Screen-printing: A piece of taut open-weave silk, metal, or synthetic fabric carries the negative of the desired image in an impervious substance, such as glue; ink is forced through the clear (printing) areas by a squeegee onto the ceramic tile or other material behind.
Sgraffiato: Similar to sgraffito, but the slip is cut away in broad, flat areas rather than just outlines.
Slip-Trailing: Applying a runny slip to the surface of an unfired tile using a broad nozzle. The slip spreads out to form a broad outline. This term is sometimes wrongly applied to tube-lining.
Spons (plural: Sponsen): A pricked paper pattern from which a design is transferred to the tile surface by pouncing.
Stencil: A pierced sheet of thin metal, plastic or paper which is laid over the surface to be decorated, masking off areas to create a pattern by brush-painting or spraying with an aerograph.
Stoneware: A clay body, naturally rich in silica or with added flint, firing to a high temperature. The resultant body is impervious to moisture and therefore especially suited to external use. Stoneware bodies often incorporate a proportion of grog to improve the workability of the clay.

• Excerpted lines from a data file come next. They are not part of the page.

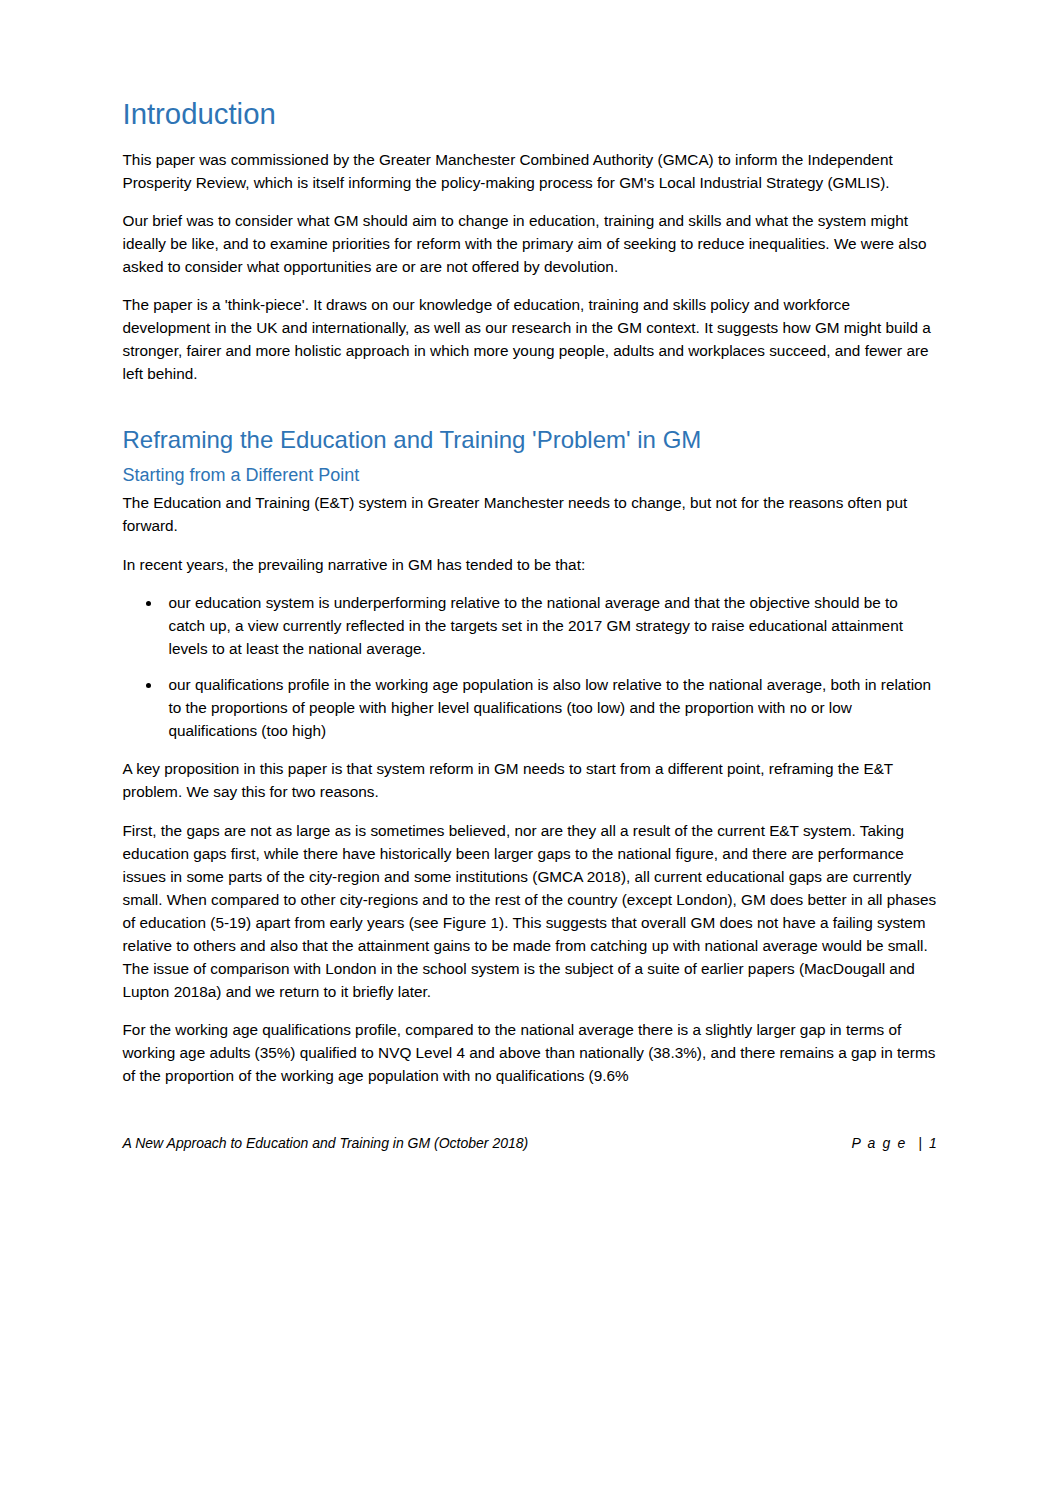Introduction
This paper was commissioned by the Greater Manchester Combined Authority (GMCA) to inform the Independent Prosperity Review, which is itself informing the policy-making process for GM's Local Industrial Strategy (GMLIS).
Our brief was to consider what GM should aim to change in education, training and skills and what the system might ideally be like, and to examine priorities for reform with the primary aim of seeking to reduce inequalities. We were also asked to consider what opportunities are or are not offered by devolution.
The paper is a 'think-piece'. It draws on our knowledge of education, training and skills policy and workforce development in the UK and internationally, as well as our research in the GM context. It suggests how GM might build a stronger, fairer and more holistic approach in which more young people, adults and workplaces succeed, and fewer are left behind.
Reframing the Education and Training 'Problem' in GM
Starting from a Different Point
The Education and Training (E&T) system in Greater Manchester needs to change, but not for the reasons often put forward.
In recent years, the prevailing narrative in GM has tended to be that:
our education system is underperforming relative to the national average and that the objective should be to catch up, a view currently reflected in the targets set in the 2017 GM strategy to raise educational attainment levels to at least the national average.
our qualifications profile in the working age population is also low relative to the national average, both in relation to the proportions of people with higher level qualifications (too low) and the proportion with no or low qualifications (too high)
A key proposition in this paper is that system reform in GM needs to start from a different point, reframing the E&T problem. We say this for two reasons.
First, the gaps are not as large as is sometimes believed, nor are they all a result of the current E&T system. Taking education gaps first, while there have historically been larger gaps to the national figure, and there are performance issues in some parts of the city-region and some institutions (GMCA 2018), all current educational gaps are currently small. When compared to other city-regions and to the rest of the country (except London), GM does better in all phases of education (5-19) apart from early years (see Figure 1). This suggests that overall GM does not have a failing system relative to others and also that the attainment gains to be made from catching up with national average would be small. The issue of comparison with London in the school system is the subject of a suite of earlier papers (MacDougall and Lupton 2018a) and we return to it briefly later.
For the working age qualifications profile, compared to the national average there is a slightly larger gap in terms of working age adults (35%) qualified to NVQ Level 4 and above than nationally (38.3%), and there remains a gap in terms of the proportion of the working age population with no qualifications (9.6%
A New Approach to Education and Training in GM (October 2018) P a g e | 1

Terra Cotta (U.K.: Terracotta): Literally ‘fired earth’, the term is applied to coarse, unglazed floor tiles (usually red bodied), without decoration. Terra cotta is also used to describe large decorative ceramic blocks used as architectural embellishment, mainly on the exterior of buildings; sometimes structural, sometimes applied as a veneer.

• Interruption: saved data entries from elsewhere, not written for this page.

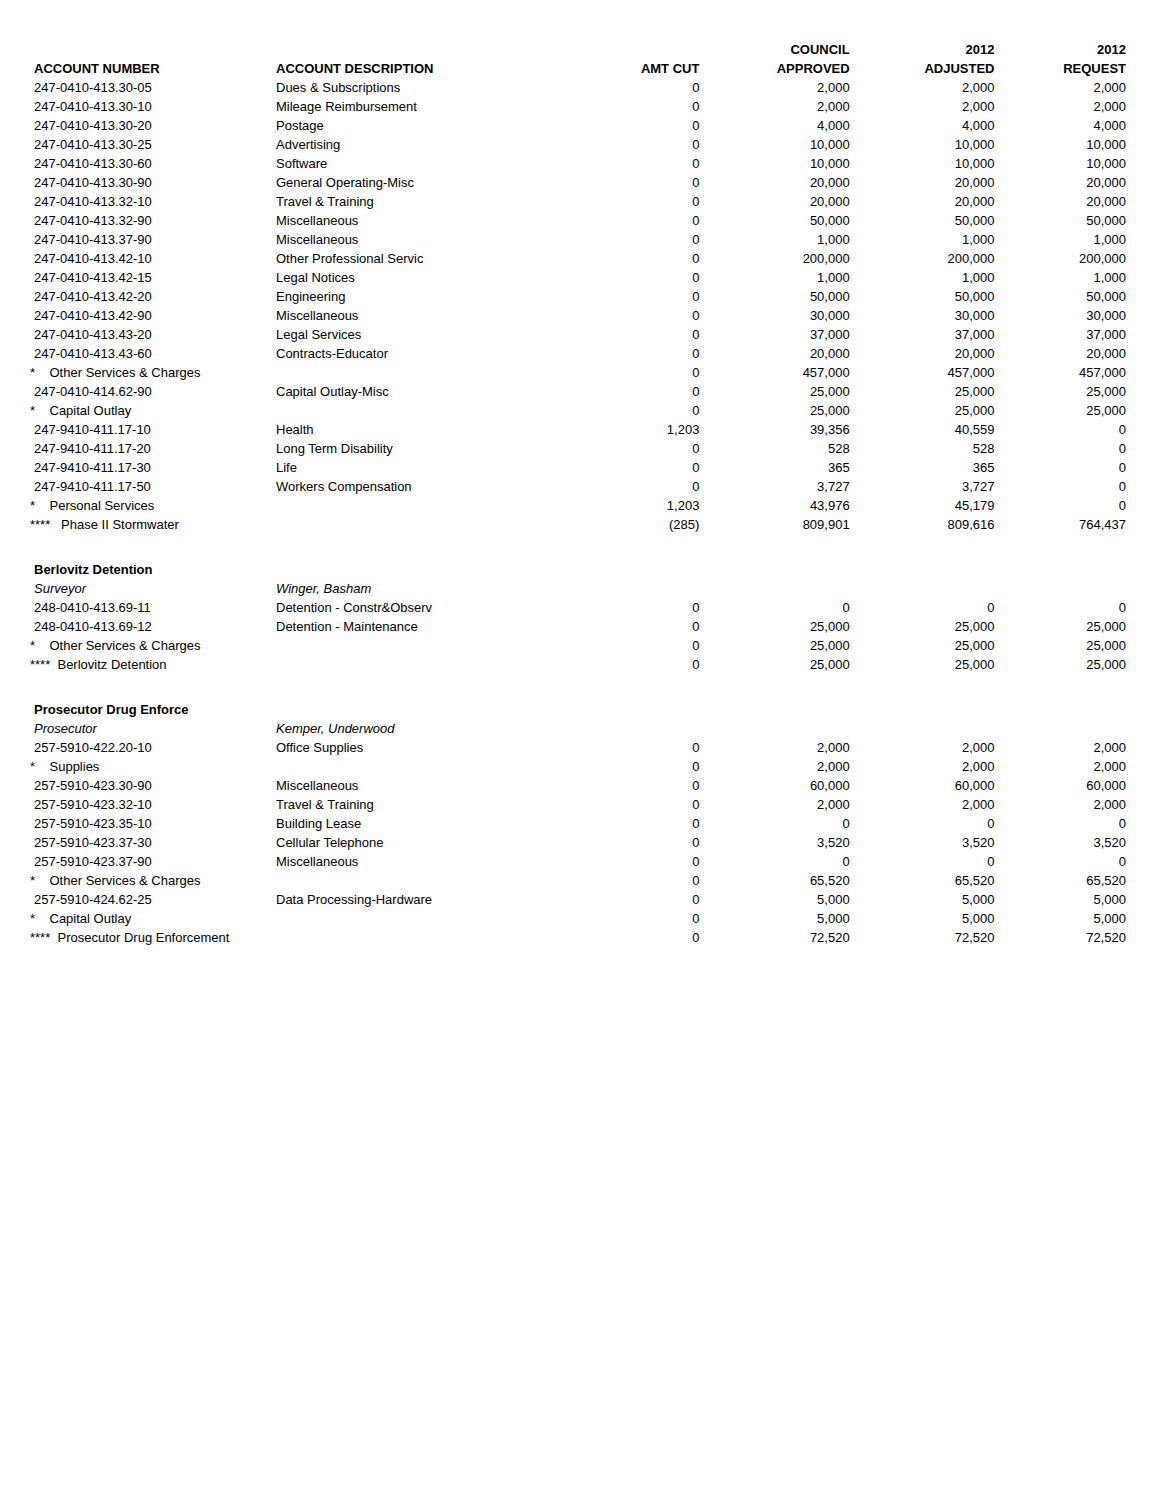| | | | COUNCIL | 2012 | 2012 |
| --- | --- | --- | --- | --- | --- |
| ACCOUNT NUMBER | ACCOUNT DESCRIPTION | AMT CUT | APPROVED | ADJUSTED | REQUEST |
| 247-0410-413.30-05 | Dues & Subscriptions | 0 | 2,000 | 2,000 | 2,000 |
| 247-0410-413.30-10 | Mileage Reimbursement | 0 | 2,000 | 2,000 | 2,000 |
| 247-0410-413.30-20 | Postage | 0 | 4,000 | 4,000 | 4,000 |
| 247-0410-413.30-25 | Advertising | 0 | 10,000 | 10,000 | 10,000 |
| 247-0410-413.30-60 | Software | 0 | 10,000 | 10,000 | 10,000 |
| 247-0410-413.30-90 | General Operating-Misc | 0 | 20,000 | 20,000 | 20,000 |
| 247-0410-413.32-10 | Travel & Training | 0 | 20,000 | 20,000 | 20,000 |
| 247-0410-413.32-90 | Miscellaneous | 0 | 50,000 | 50,000 | 50,000 |
| 247-0410-413.37-90 | Miscellaneous | 0 | 1,000 | 1,000 | 1,000 |
| 247-0410-413.42-10 | Other Professional Servic | 0 | 200,000 | 200,000 | 200,000 |
| 247-0410-413.42-15 | Legal Notices | 0 | 1,000 | 1,000 | 1,000 |
| 247-0410-413.42-20 | Engineering | 0 | 50,000 | 50,000 | 50,000 |
| 247-0410-413.42-90 | Miscellaneous | 0 | 30,000 | 30,000 | 30,000 |
| 247-0410-413.43-20 | Legal Services | 0 | 37,000 | 37,000 | 37,000 |
| 247-0410-413.43-60 | Contracts-Educator | 0 | 20,000 | 20,000 | 20,000 |
| * Other Services & Charges | | 0 | 457,000 | 457,000 | 457,000 |
| 247-0410-414.62-90 | Capital Outlay-Misc | 0 | 25,000 | 25,000 | 25,000 |
| * Capital Outlay | | 0 | 25,000 | 25,000 | 25,000 |
| 247-9410-411.17-10 | Health | 1,203 | 39,356 | 40,559 | 0 |
| 247-9410-411.17-20 | Long Term Disability | 0 | 528 | 528 | 0 |
| 247-9410-411.17-30 | Life | 0 | 365 | 365 | 0 |
| 247-9410-411.17-50 | Workers Compensation | 0 | 3,727 | 3,727 | 0 |
| * Personal Services | | 1,203 | 43,976 | 45,179 | 0 |
| **** Phase II Stormwater | | (285) | 809,901 | 809,616 | 764,437 |
| Berlovitz Detention |
| Surveyor | Winger, Basham | | | | |
| 248-0410-413.69-11 | Detention - Constr&Observ | 0 | 0 | 0 | 0 |
| 248-0410-413.69-12 | Detention - Maintenance | 0 | 25,000 | 25,000 | 25,000 |
| * Other Services & Charges | | 0 | 25,000 | 25,000 | 25,000 |
| **** Berlovitz Detention | | 0 | 25,000 | 25,000 | 25,000 |
| Prosecutor Drug Enforce |
| Prosecutor | Kemper, Underwood | | | | |
| 257-5910-422.20-10 | Office Supplies | 0 | 2,000 | 2,000 | 2,000 |
| * Supplies | | 0 | 2,000 | 2,000 | 2,000 |
| 257-5910-423.30-90 | Miscellaneous | 0 | 60,000 | 60,000 | 60,000 |
| 257-5910-423.32-10 | Travel & Training | 0 | 2,000 | 2,000 | 2,000 |
| 257-5910-423.35-10 | Building Lease | 0 | 0 | 0 | 0 |
| 257-5910-423.37-30 | Cellular Telephone | 0 | 3,520 | 3,520 | 3,520 |
| 257-5910-423.37-90 | Miscellaneous | 0 | 0 | 0 | 0 |
| * Other Services & Charges | | 0 | 65,520 | 65,520 | 65,520 |
| 257-5910-424.62-25 | Data Processing-Hardware | 0 | 5,000 | 5,000 | 5,000 |
| * Capital Outlay | | 0 | 5,000 | 5,000 | 5,000 |
| **** Prosecutor Drug Enforcement | | 0 | 72,520 | 72,520 | 72,520 |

Tessera (plural: Tesserae): The small individual pieces of a mosaic.
Tin-Glaze: A lead-glaze to which a proportion of tin oxide has been added, making the glaze white and opaque.

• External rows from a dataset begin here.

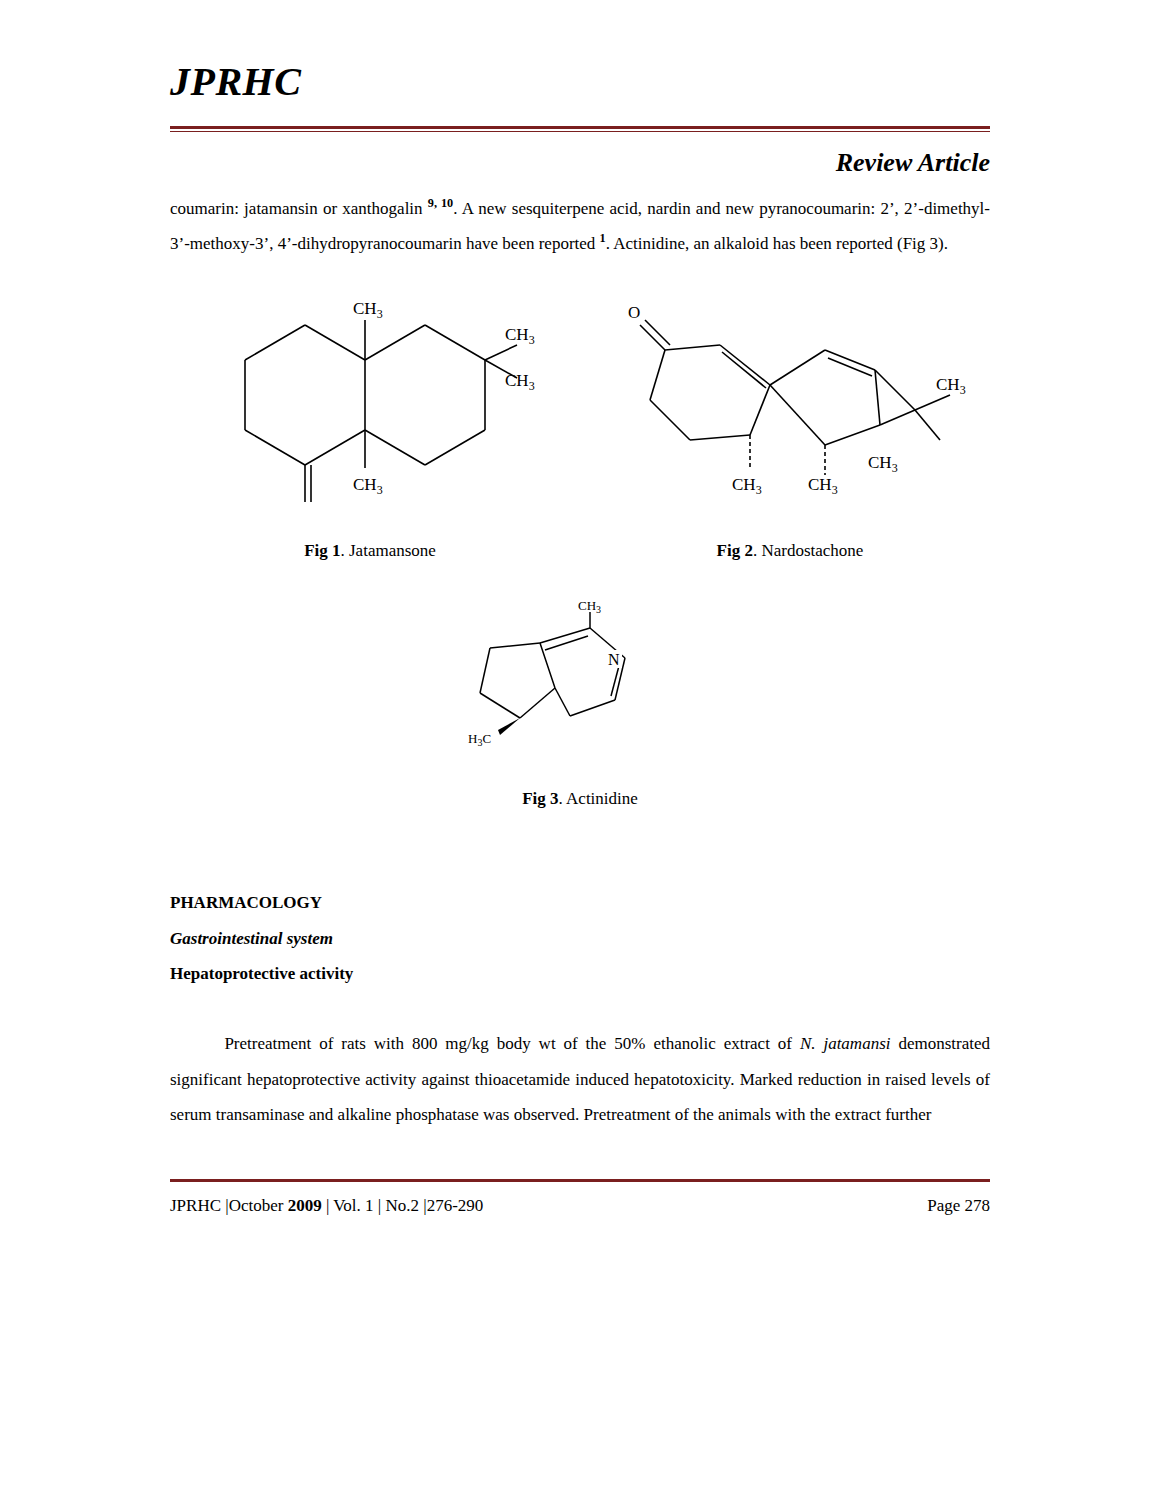JPRHC
Review Article
coumarin: jatamansin or xanthogalin 9, 10. A new sesquiterpene acid, nardin and new pyranocoumarin: 2’, 2’-dimethyl-3’-methoxy-3’, 4’-dihydropyranocoumarin have been reported 1. Actinidine, an alkaloid has been reported (Fig 3).
CH3 CH3 CH3 CH3
Fig 1. Jatamansone
O CH3 CH3 CH3 CH3
Fig 2. Nardostachone
N N CH3 H3C
Fig 3. Actinidine
PHARMACOLOGY
Gastrointestinal system
Hepatoprotective activity
Pretreatment of rats with 800 mg/kg body wt of the 50% ethanolic extract of N. jatamansi demonstrated significant hepatoprotective activity against thioacetamide induced hepatotoxicity. Marked reduction in raised levels of serum transaminase and alkaline phosphatase was observed. Pretreatment of the animals with the extract further
JPRHC |October 2009 | Vol. 1 | No.2 |276-290 Page 278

Transfer-printing: Due to irregularities of surface, it is not possible to print direct onto a ceramic surface. In 1756, Sadler and Green of Liverpool developed the technique of printing a design onto a thin tissue paper which was then rubbed face down onto the tile surface, before the ink dried. Initially the inks were made with enamel colors applied over-glaze, but these were soon superseded by ceramic colors, which could be applied under-glaze. The earliest Sadler and Green tiles were printed from woodblocks (1756), but within 6 months, they were using copper plate engravings.
Tube-Lining: A process akin to piping icing onto a cake. Slip clay is placed in a squeeze bulb fitted with a fine nozzle. As the bulb is squeezed, a thin line of clay is piped onto the surface of the tile, creating raised lines that contain and separate colored glazes that are applied after the slip has dried.
Tunnel Kiln: Invented in 1914 by Conrad Dressler, a German-born sculptor working in England, the tunnel kiln was the first continuously operating kiln. It consists of a long, square tunnel, heated at the middle, through which the tiles are transported on a train of special heatproof wagons, running on rails. Taking up to 24 hours to traverse the tunnel, the tiles gradually rise in temperature and then fall slowly back to cool, thus avoiding thermal shock.
Under-Glaze: The technique of decorating directly onto the body of the tile and then applying a transparent or translucent glaze over the design. This is the most durable method of ceramic decoration.
Zaffer: Cobalt ore used to produce a rich blue ceramic color.